Başkan Kocaoğlu burada yaptığı konuşmada, “Anıtlar, yazıtlar, kitaplar bir olayı, bir tarihi tespit etmek, gelecek kuşaklara aktarmak ve unutturmamak için, buradan alınan dersi tüm insanlığa anlatmak için yapılıyor. Bu anıt da Buca’da, İzmir’de soykırımı lanetlemek için yapıldı ve ilelebet yaşayacak” dedi.

Kentin 8 yıllık belediye başkanı olarak hep adaletten, hep birlik ve beraberlikten yana olduğunu belirten Başkan Aziz Kocaoğlu, “Hep devletimi, milletimi ve insanımı sevdim. Birlik olalım, birlik olduğumuz zaman yapamayacağımız hiçbir şey yoktur. Birlik olduğumuz zaman bize yapılacak hiçbir kötülük yoktur” diye konuştu.

Buca Belediye Başkanı Ercan Tatı’nın evsahipliğini yaptığı açılış ve anma törenine Başkan Aziz Kocaoğlu’nun yanı sıra İzmir milletvekilleri Musa Çam ve Oğuz Oyan, İzmir Bosna Sancak Kültür ve Yardımlaşma Derneği Yönetim Kurulu Başkanı Abdullah Gül, Bosna Hersek Büyükelçi Müşteşarı Sabit Subasic ve İzmirliler katıldı.

CHP Genel Başkanı Kemal Kılıçdaroğlu da açılış törenine gönderdiği mesajda, “İnsan yaşam ve haklarını zarara uğratan veya sona erdiren her türlü eyleme daima karşıyız. Bundan 17 yıl önce Srebrenitsa’da yaşanan katliam tüm insanlık için çok büyük ve ağır bir ayıptır. Tarihte yerini affedilmez bir suç olarak alacaktır. Bu çok anlamlı açılışın tüm insanlığa umut ve barış mesajı vermesinde etkili olmasını diliyorum” dedi.

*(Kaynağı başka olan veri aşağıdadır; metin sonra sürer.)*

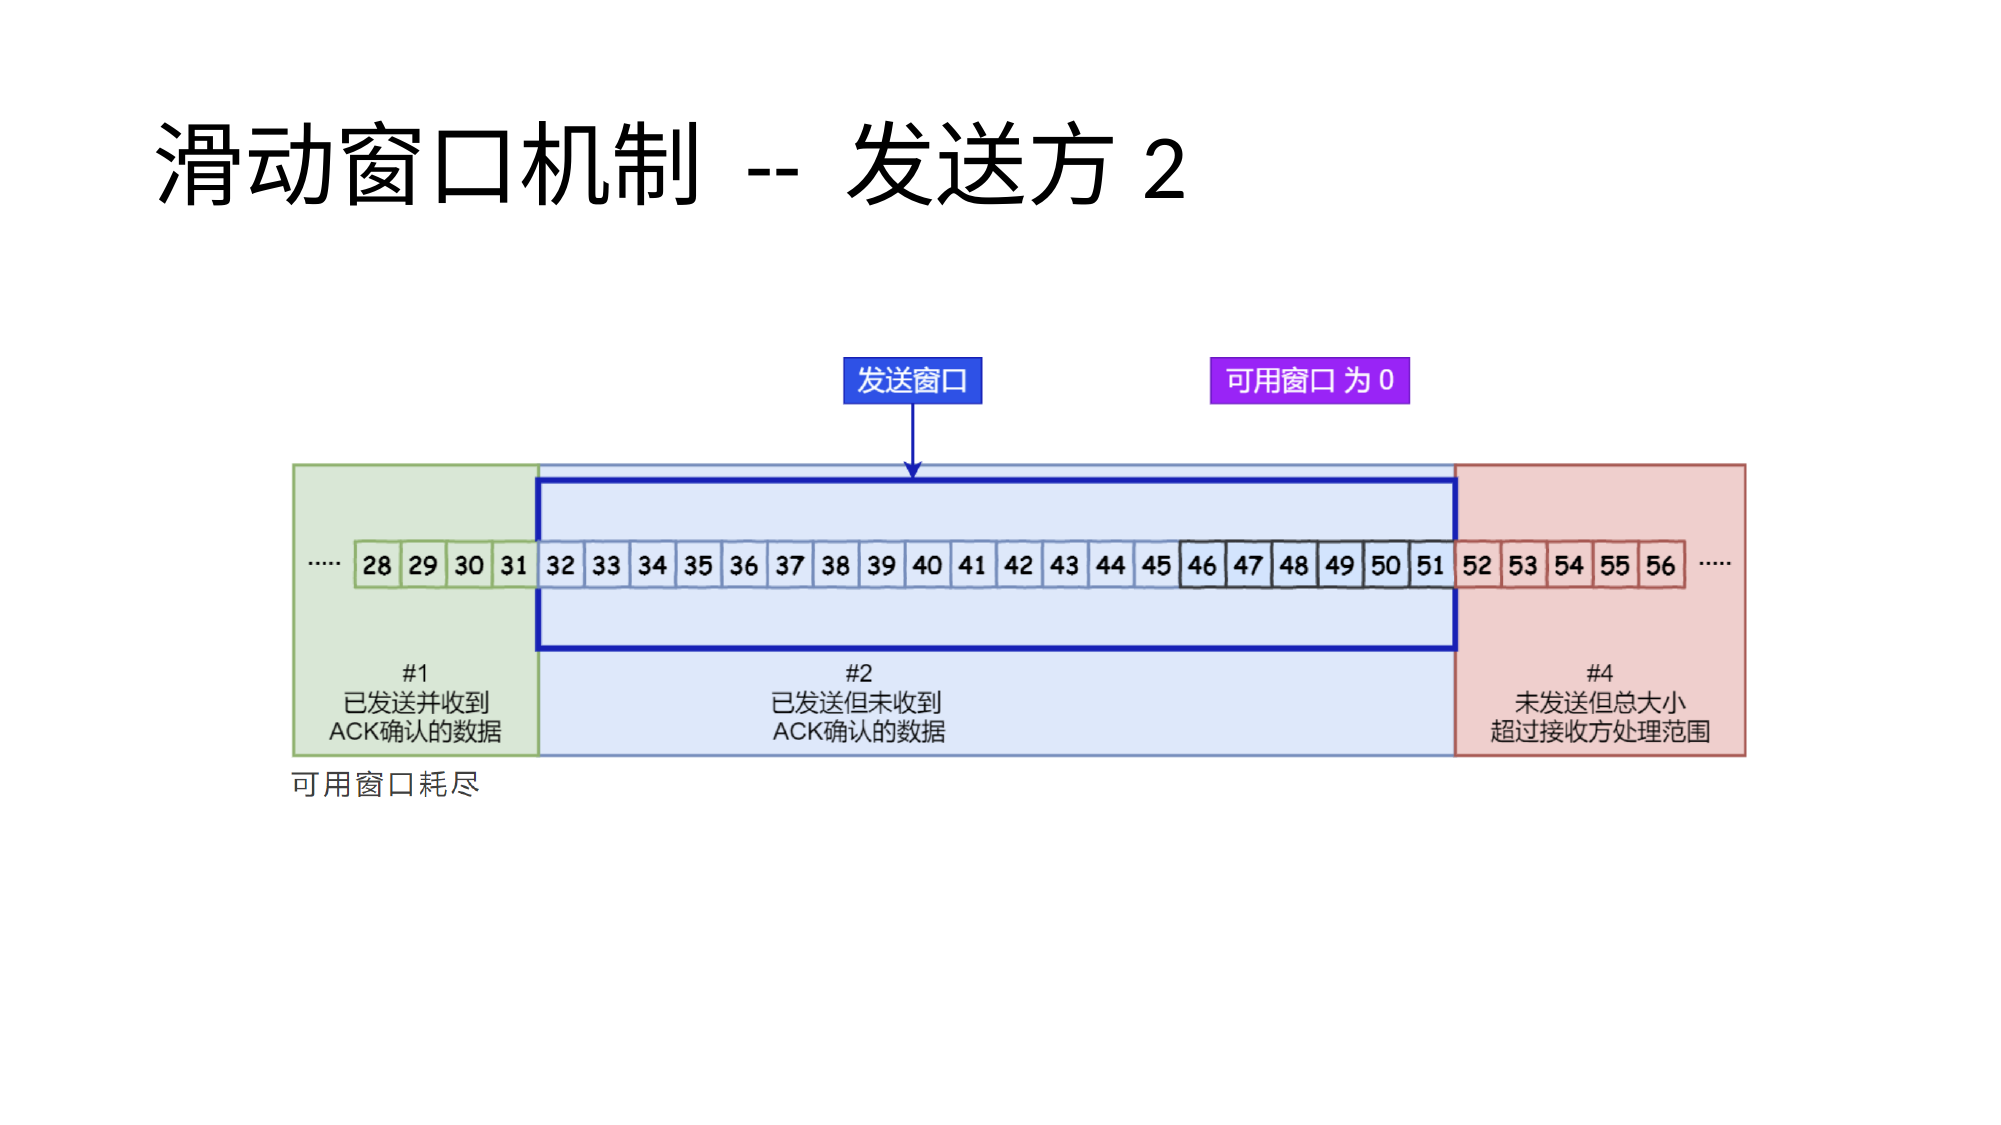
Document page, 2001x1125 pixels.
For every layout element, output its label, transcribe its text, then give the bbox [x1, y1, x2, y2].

Buca Belediye Başkanı Ercan Tatı da gerekli izinleri alabildikleri takdirde, önümüzdeki 11 Temmuz’da aynı anıtı Srebenitsa’da da açmak istediklerini söyledi.

Tören sonunda Srebrenitsalı annelerin acılarını yansıtan, sanatçılar Ali Yaldır, Zafer Dağdeviren ve Derya Ersoy imzalı heykel, katılımcıların alkışları arasında açıldı.

Srebrenitsa’da ne oldu?

Srebrenitsa Soykırımı, 1991-1995 Yugoslavya İç Savaşı sırasında Sırp ordusunun Srebrenitsa’ya karşı giriştiği Krivaya '95 Harekâtı esnasında Temmuz 1995'te yaşanan ve en az 8372 Boşnak'ın öldürülmesi olayına verilen addır. Katliamda çok sayıda kadın ve küçük yaşta çocuk acımasızca öldürüldü.  Srebrenitsa Soykırımı, II. Dünya Savaşı'ndan bu yana Avrupa'da yaşanan en büyük toplu insan kıyımı olması ve Avrupa'daki hukuksal olarak ilk kez belgelenmiş soykırım olması açısından da önem taşıyor.